On 11/07/2014 08:55 AM, Nikolay Kladt wrote:
> The scn file has multiple associated images (scanned ROIs) that have
> been scanned with identical resolution. How do I access individual
> images or get their bounds? It seems that the properties do not show the
> required information but the file format description includes multiple
> images.

OpenSlide doesn't currently expose that information.  In the long run, 
we will probably need to support multiple image pyramids per file (e.g. 
for Leica slides with ROIs scanned at different resolutions).  At the 
moment, however, the philosophy is to merge multiple ROIs into one 
unified image pyramid when possible, and reject the slide otherwise.

For now, your choices are to do a brute-force search for non-transparent 
pixels as you described, or to extract and parse the ImageDescription 
XML yourself as John proposed.  If you try the brute-force search, you 
can restrict it to the region enclosed by the openslide.bounds-[xywh] 
properties.

We could expose ROI information through the API in several ways:

1. Once we get the multiple-pyramid support mentioned above, we could 
always expose each ROI as a separate pyramid.  This doesn't help for 
MIRAX, whose on-disk format doesn't distinguish between ROIs.

2. There's a longstanding issue 
(https://github.com/openslide/openslide/issues/35) proposing new API to 
list individual tile positions for every image tile in the slide.  That 
assumes the information can be generalized into a consistent and useful 
format, which I think is probably not the case.  I'm also not convinced 
an application should ever have to work with tile information at this 
level of detail.

3. We could expose bounding boxes for each of the ROIs.  This could be 
an array of x/y/w/h properties similar to openslide.bounds-[xywh], 
either in the leica or openslide namespaces, or perhaps a real API call. 
  For Leica this could be okay, if verbose.  The problem is MIRAX and 
formats like it, where ROIs are not rectangular: we could compute a 
bounding box but it might still contain significant blank areas.

4. Provide an API call returning a bitmap image depicting non-empty 
slide regions.  The call could allow the user to specify a "virtual 
tile" size and perhaps a step size, and then return a white pixel for 
each populated virtual tile and a black pixel for each empty one.  This 
would produce similar results to your brute-force search, but much more 
efficently because OpenSlide has access to the underlying slide 
metadata.  It should also generalize to arbitrary slide formats.

e.g.:

bool openslide_get_presence_bitmap(openslide_t *osr, uint8_t *out_buf,
                                    int64_t x, int64_t y,
                                    int64_t w, int64_t h,
                                    int64_t tile_w, int64_t tile_h,
                                    int64_t step_x, int64_t step_y);

However, this might be hard for applications to use, and we'd have to 
provide a utility function to calculate the correct size for *out_buf.
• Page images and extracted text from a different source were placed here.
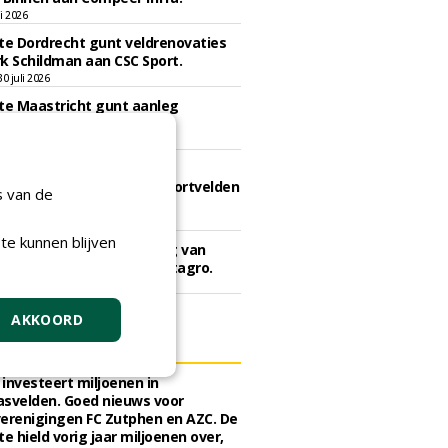
li 2026
e Dordrecht gunt veldrenovaties
k Schildman aan CSC Sport.
 juli 2026
e Maastricht gunt aanleg
svelden aan Finovi.
 juli 2026
e Westerveld gunt
reenkomst onderhoud sportvelden
s van de
ma Sport en Groen.
 juli 2026
te kunnen blijven
e Den Haag gunt levering van
n en meststoffen aan Vitagro.
li 2026
AKKOORD
ELS
investeert miljoenen in
svelden. Goed nieuws voor
erenigingen FC Zutphen en AZC. De
 hield vorig jaar miljoenen over,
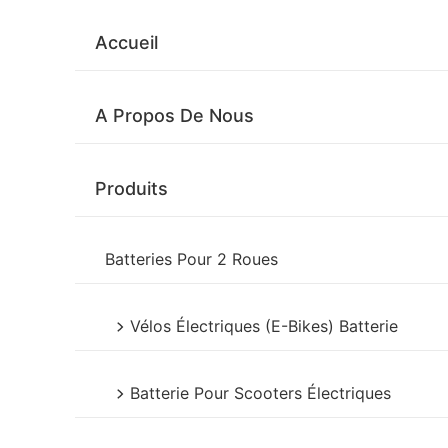
Aller
au
Accueil
contenu
A Propos De Nous
Produits
Batteries Pour 2 Roues
Vélos Électriques (E-Bikes) Batterie
Batterie Pour Scooters Électriques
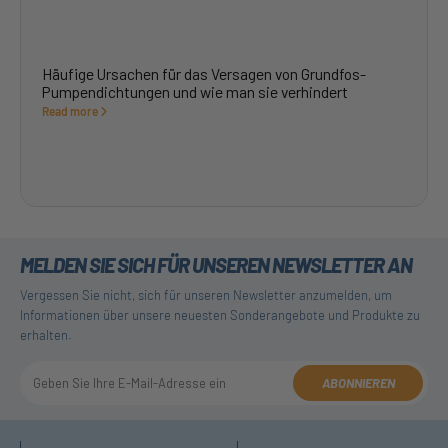
Häufige Ursachen für das Versagen von Grundfos-
Pumpendichtungen und wie man sie verhindert
Read more
MELDEN SIE SICH FÜR UNSEREN NEWSLETTER AN
Vergessen Sie nicht, sich für unseren Newsletter anzumelden, um
Informationen über unsere neuesten Sonderangebote und Produkte zu
erhalten.
ABONNIEREN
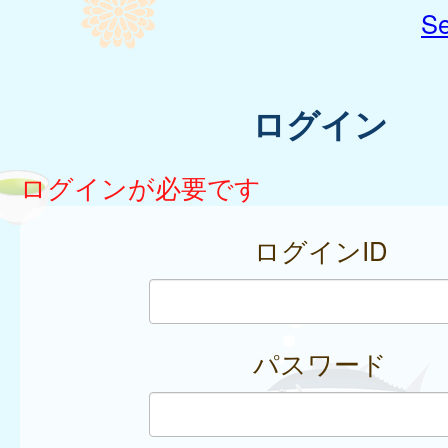
Se
ログイン
ログインが必要です
ログインID
パスワード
5. The simpler version of #4: provide an API call returning whether a 
particular region is non-empty.  e.g.:

bool openslide_is_present(openslide_t *osr,
                           int64_t x, int64_t y,
                           int64_t w, int64_t h);

6. Others?

What are you trying to accomplish with the ROI information?  Are you 
looking for pixel-precise bounds for the ROIs, or perhaps even some 
additional information about them (like which is the first, second, 
third ROI in the file)?  Or are you just trying to avoid doing lots of 
image processing on empty parts of the slide?

> If this is a problem of having test data, we can easily generate data
> sets that can be shared.

I do have a couple slides with multiple ROIs, but nothing in the public 
dataset.  If you'd willing to provide scans for the public dataset, that 
would be very helpful.

--Benjamin Gilbert